Для того, чтобы дать ответ на этот вопрос, позволь осветить немного нашу историю. Как раса, вампиры существуют немногим меньше эльфов, таисианов и гномов и значительно превосходят остальные. В старое время мы, разумеется, охотились на других живых существ — нам казалось это естественным порядком, нашей природой. Тем не менее не все были довольны таким положением вещей, так как понимали: подобный путь ведет либо к вымиранию прочих рас, либо к полной изоляции нашей от всех остальных. С последующим её истреблением. И первым таким вампиром, претворившим шёпот и разговоры по углам в систему и образ жизни, был Гендор Бескровный.
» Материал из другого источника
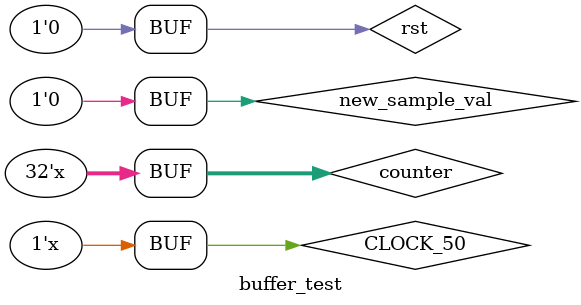
<source format=v>
/* Buffer module testbench */

`timescale 1ns/1ns

module buffer_test();

   localparam B = 1024;

   reg CLOCK_50, rst;
   reg [31:0] counter;
   reg        new_sample_val;

   wire [31:0] pitch_shift_out;
   wire        pitch_shift_val;

   // make reset
   initial begin
      CLOCK_50 = 1'b0;
      rst = 1'b0;
      counter = 32'b0;
      new_sample_val = 1'b0;
      #50
        rst = 1'b1;
      #100
        rst = 1'b0;
   end

   // make clock
   always begin
      #10
        CLOCK_50 = !CLOCK_50;
   end

   always begin
      #50
        counter = counter + 1;
      new_sample_val = 1'b1;
      #10
        new_sample_val = 1'b0;

   end

   buffer #(B) b1
     (
      //inputs
      .clk(CLOCK_50),
      .rst(rst),
      .delta(8'b01000000), // 1 in fixed3.5
      .new_sample_val(new_sample_val),
      .new_sample_data(counter),
      .out_sel(1'b0),
      .delta_mode(1'b0),
      //outputs
      .pitch_shift_out(pitch_shift_out),
      .pitch_shift_val(pitch_shift_val)
      );

endmodule

</source>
Это произошло больше семисот лет назад по времяисчислению нашего мира.
Первую ритуальную… жертву Гендор убивать отказался, после чего произнес пламенную речь касательно ошибочности подобного пути и, рискуя жизнью, спас этого человека. Что спровоцировало среди вампиров первую и единственную в своём роде гражданскую войну. Так и произошло условное на тот момент разделение вампиров на тёмных и светлых. По счастливому случаю спасённый Гендором человек занимал высокий сан в Церкви, позднее сумевший стать советником самого Архиепископа. И он сполна отплатил за добро Гендора. Небольшая часть вампиров, на тот момент открыто осмелившаяся называть себя светлыми и ушедшая под защитой Гендора, получила приют среди людей. Разумеется, до поры до времени нас изолировали от остальных, дабы не наводить панику. Кроме того, в то время очень сильно бесчинствовали маги крови, и потому мы даже не были для людей врагами номер один. И, опять же, совершенно случайно в стычке одного из вампиров, неосторожно покинувшего убежище, с магом крови выяснилось, что наша раса к этой магии почти невосприимчива. По причине логичного отсутствия оной крови.